Saved entries:
====

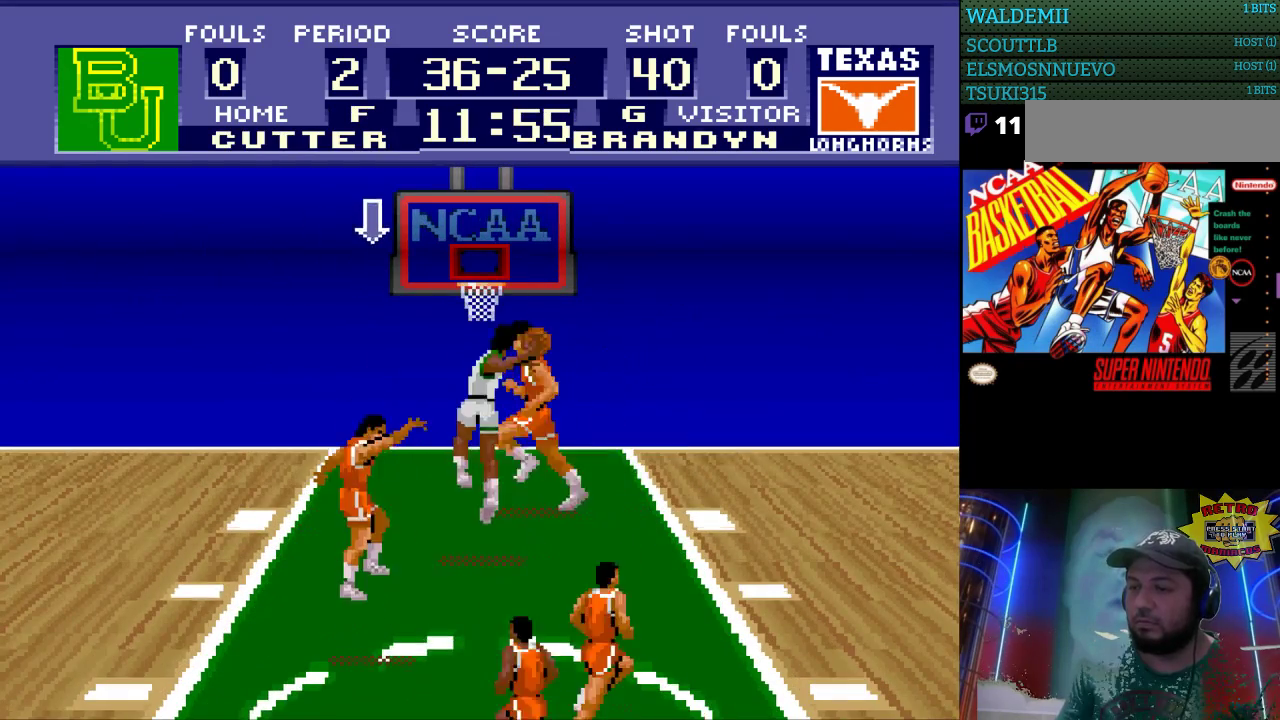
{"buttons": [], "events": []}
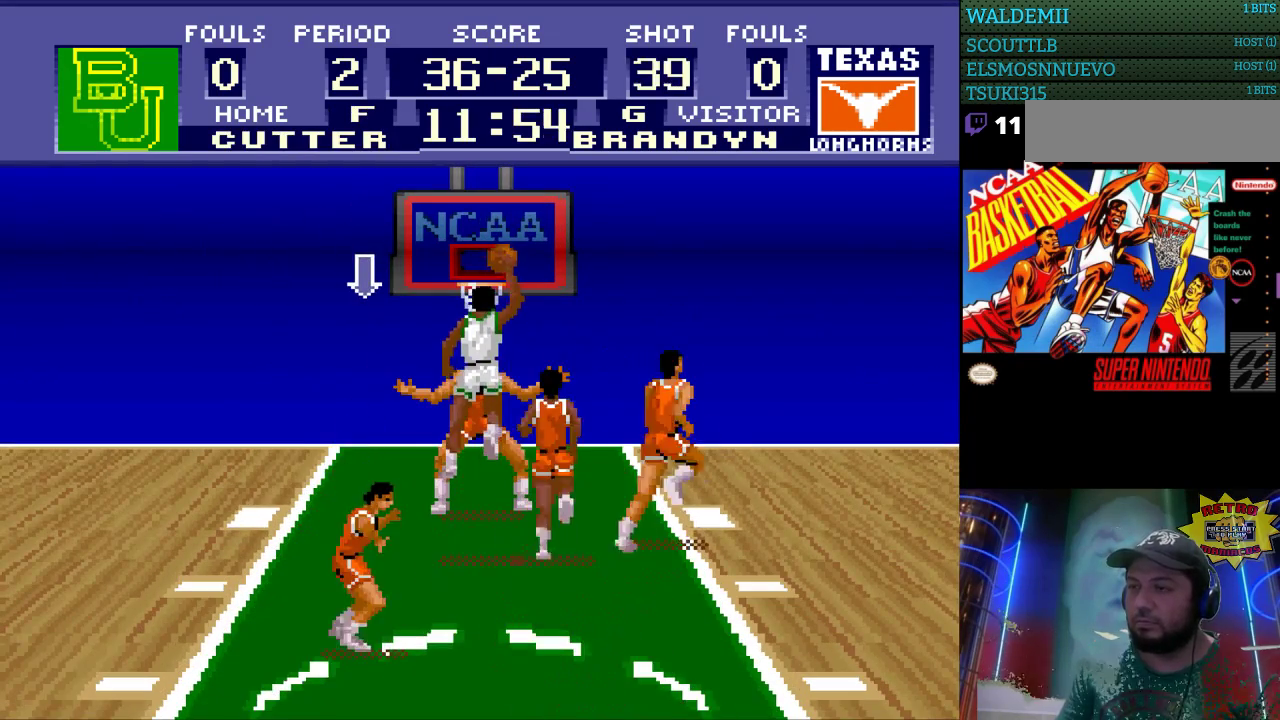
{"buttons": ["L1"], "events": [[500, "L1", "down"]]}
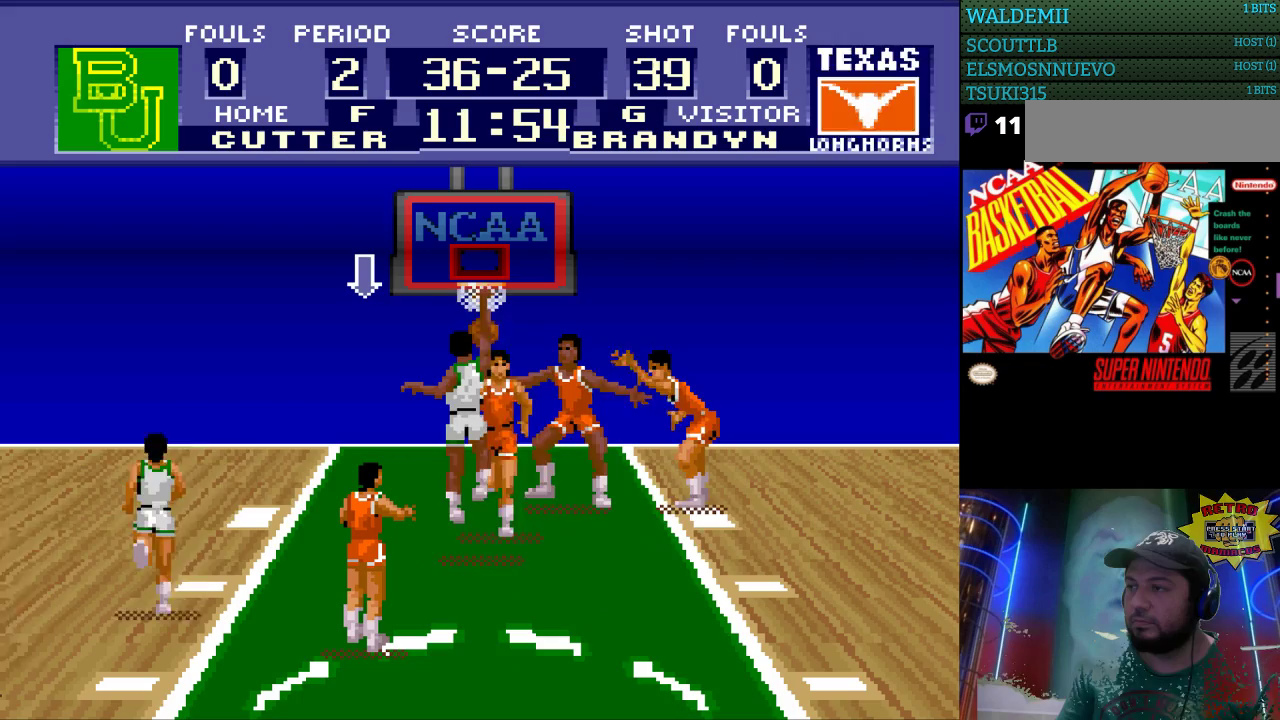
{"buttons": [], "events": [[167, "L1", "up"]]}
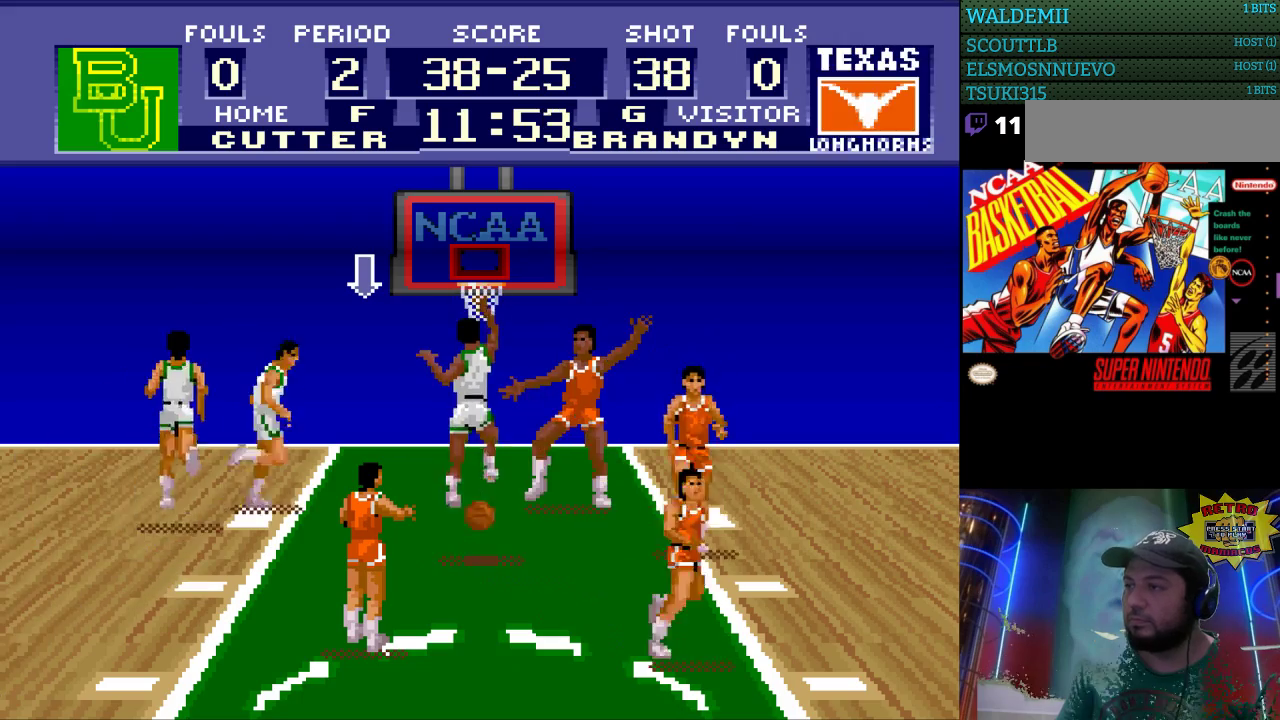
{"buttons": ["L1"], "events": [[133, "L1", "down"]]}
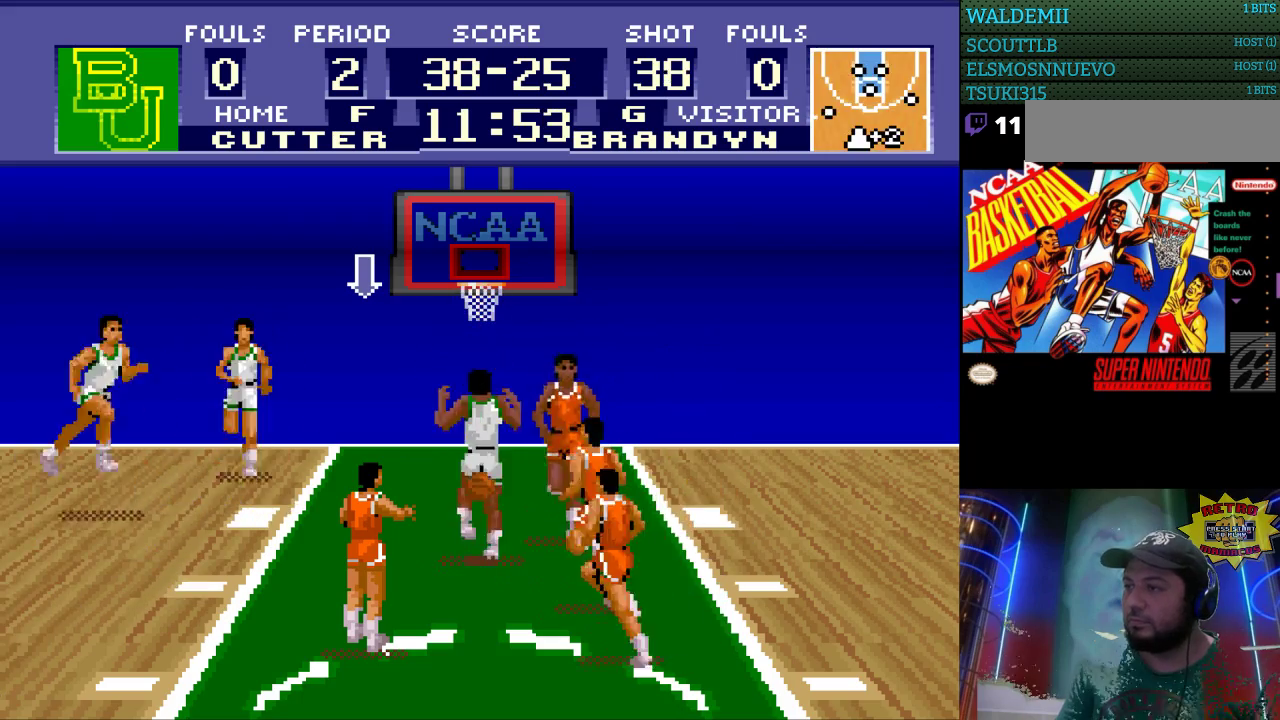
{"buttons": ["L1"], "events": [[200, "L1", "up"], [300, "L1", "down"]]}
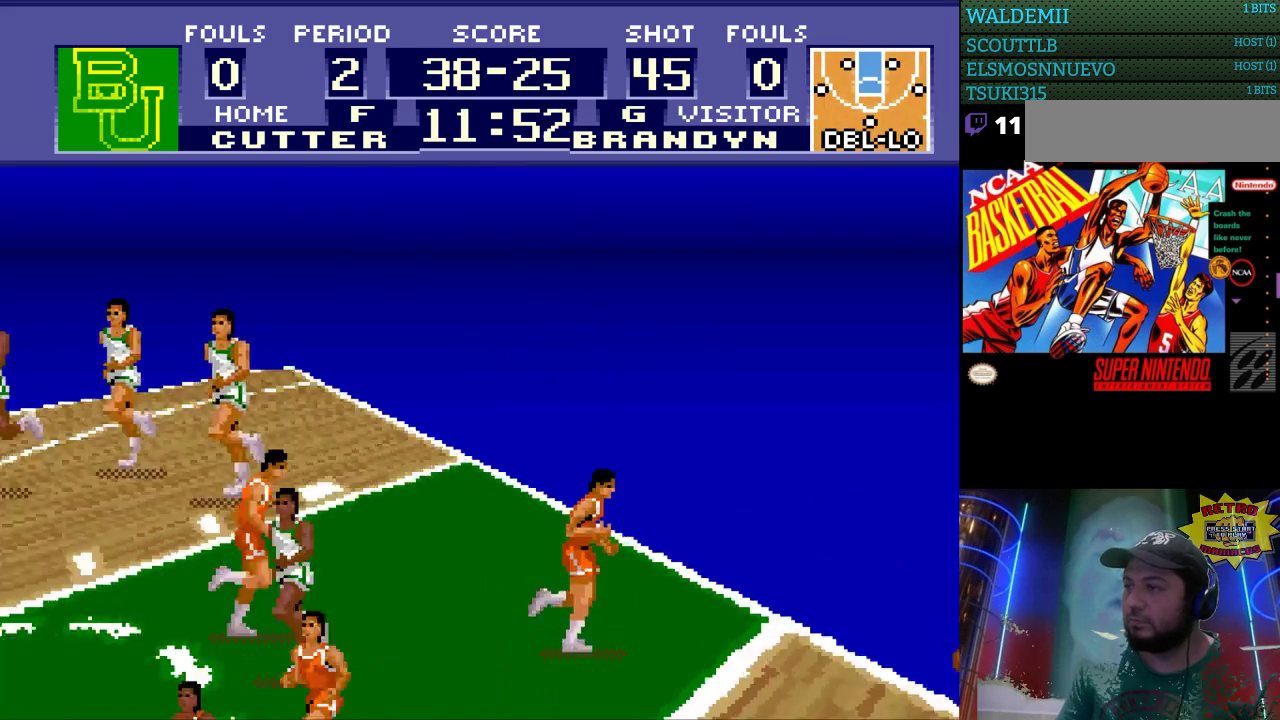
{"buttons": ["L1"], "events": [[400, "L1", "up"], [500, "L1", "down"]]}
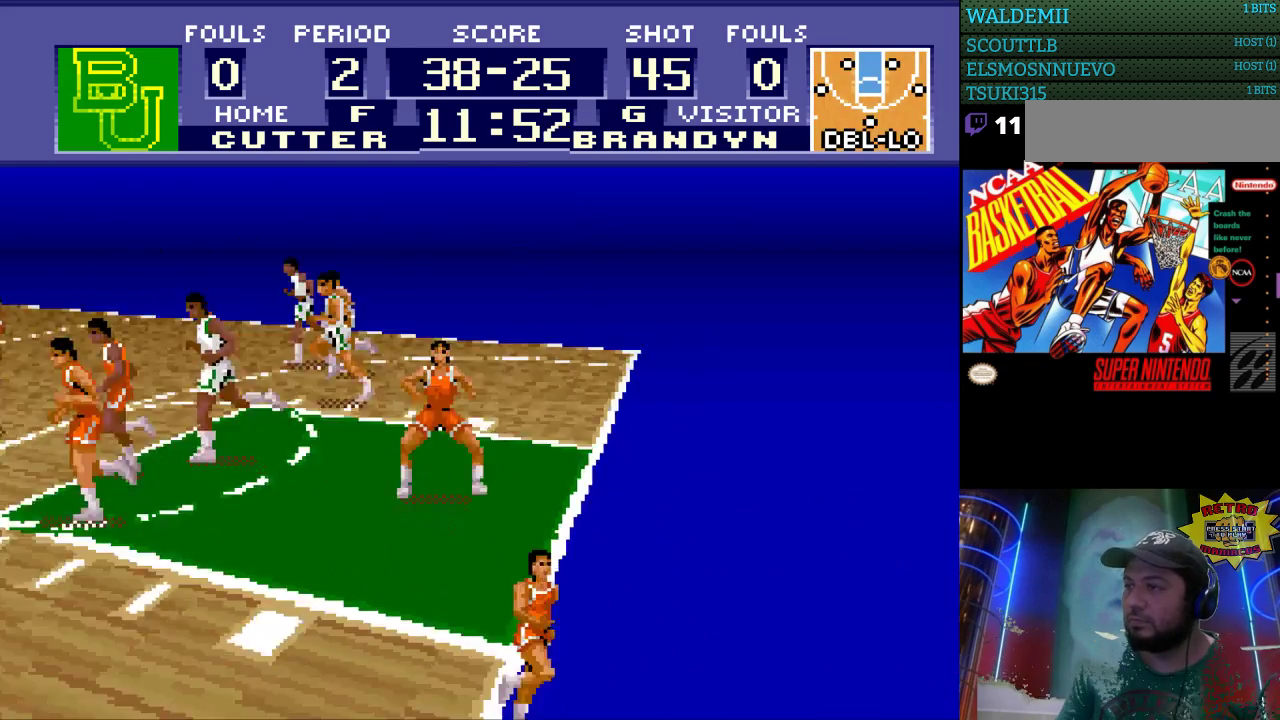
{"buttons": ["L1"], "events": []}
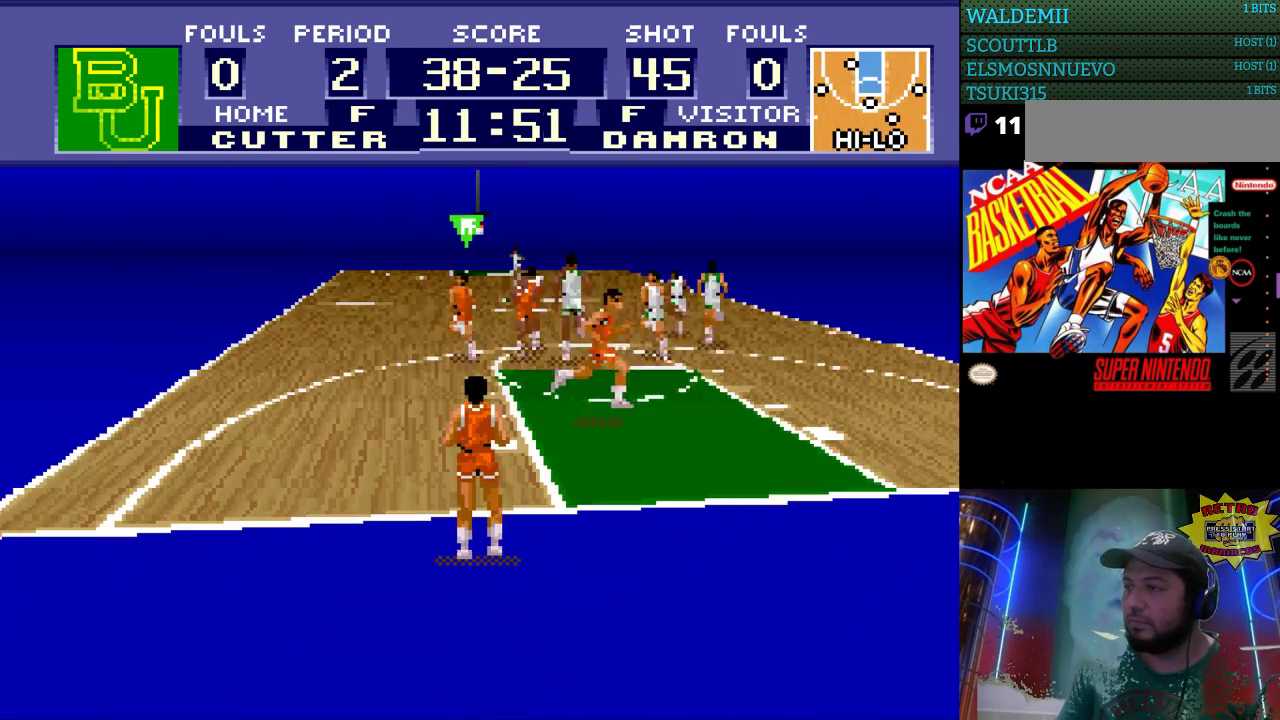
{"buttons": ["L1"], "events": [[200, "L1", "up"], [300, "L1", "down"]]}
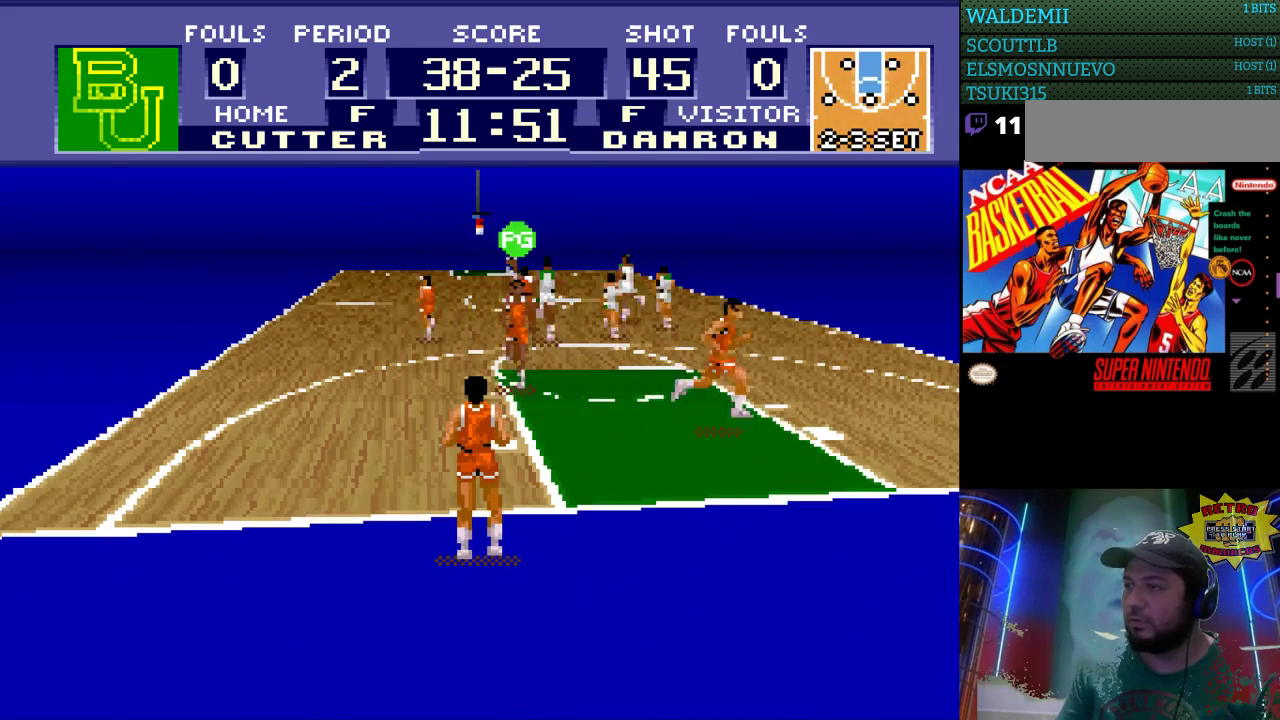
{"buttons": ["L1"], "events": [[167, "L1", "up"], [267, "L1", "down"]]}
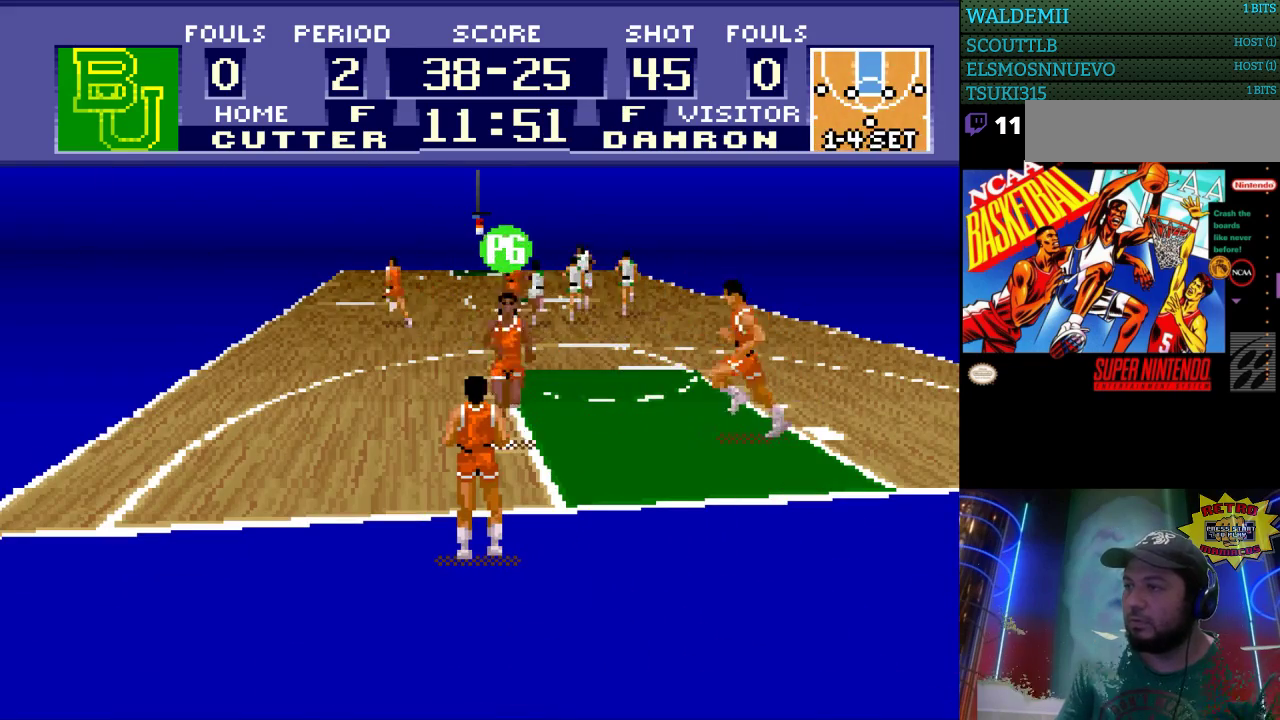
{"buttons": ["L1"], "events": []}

====

Task objective → An exact copy of every entry above is needed, with the pictures left out.

Task response →
{"buttons": [], "events": []}
{"buttons": ["L1"], "events": [[500, "L1", "down"]]}
{"buttons": [], "events": [[167, "L1", "up"]]}
{"buttons": ["L1"], "events": [[133, "L1", "down"]]}
{"buttons": ["L1"], "events": [[200, "L1", "up"], [300, "L1", "down"]]}
{"buttons": ["L1"], "events": [[400, "L1", "up"], [500, "L1", "down"]]}
{"buttons": ["L1"], "events": []}
{"buttons": ["L1"], "events": [[200, "L1", "up"], [300, "L1", "down"]]}
{"buttons": ["L1"], "events": [[167, "L1", "up"], [267, "L1", "down"]]}
{"buttons": ["L1"], "events": []}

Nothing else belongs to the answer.